BLOC DE TEXTE
□ □ □ □ □

Comment survivre en régime de fraude et de prédation plus qu'avancées ? Une centaine d’intellectuels et créatifs, précaires ou non, proposent une manière de « manuel de survie » à tous ceux qui rêveraient de réconcilier justice sociale et sauvegarde de la planète dans un contexte de pénuries croissantes. Un livre à utiliser comme boîte à outils voire trousse de premier secours pour revitaliser la notion de « démocratie » - et prendre soin de l’inestimable...

 

Pour « changer la vie », il faudrait déjà être riche... ne serait-ce que d’idées, pour commencer à prendre en mains les changements que l’on voudrait voir advenir quand l’horizon est barré comme une grande falaise noire...

La Fondation Copernic rassemble, en un anti-manuel pour le moins « atypique » mais bien conçu, le travail et les énergies d’une centaine d’auteurs et autres chercheurs de sens. Sous-titrée « pour des savoirs résistants », cette somme de synthèses (en économie, sociologie et en « science politique »...) précise son intention de faire fonction de « salon des refusés » comme de « kit intellectuel de survie » afin d’exposer les « connaissances balayées par les bien-pensants » - ces partisans du « grand bond en arrière » qui s’emploient à imposer à tous les autres les lieux communs qui les fondent et assurent leur position comme leur domination - en somme, notre essorage...

Non, la planète n’est pas qu’une réserve à exploiter sans limites dans une fuite en avant financière et technologique. Non, la « valeur travail » ne donne pas seule le « droit de vivre » - surtout lorsqu’elle rend malade et tue, à l’heure où un quart des grandes entreprises françaises liquident leur « bureau » et vendent leurs locaux pour louer des flex-offices (Hélène d’Arnicelli, cadre administratif)...

Oui, l’accroissement et l’accélération de la masse monétaire appauvrit tous les « individus productifs » au seul profit de « quelques uns » - et le transfert de richesses permanent nourrit la crise permanente... L’Etat sert qui ? Le « capitalisme » peut-il être « écologique » ?

□ □ □ □ □

DONNÉES D'ENTRÉE
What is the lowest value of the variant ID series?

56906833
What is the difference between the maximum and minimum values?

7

□ □ □ □ □

CONSIGNES DE L'EXERCICE
- A) Pouvez-vous recopier mot pour mot, dans le texte sur l'anti-manuel de la Fondation Copernic, le passage qui va de « Non, la planète » jusqu'à « d’Arnicelli, cadre administratif)... » ?
- B) Pourriez-vous redonner à l'identique toutes les lignes des enregistrements ?

RÉPONSES RÉDIGÉES
- A)
Non, la planète n’est pas qu’une réserve à exploiter sans limites dans une fuite en avant financière et technologique. Non, la « valeur travail » ne donne pas seule le « droit de vivre » - surtout lorsqu’elle rend malade et tue, à l’heure où un quart des grandes entreprises françaises liquident leur « bureau » et vendent leurs locaux pour louer des flex-offices (Hélène d’Arnicelli, cadre administratif)...

- B)
What is the lowest value of the variant ID series?

56906833
What is the difference between the maximum and minimum values?

7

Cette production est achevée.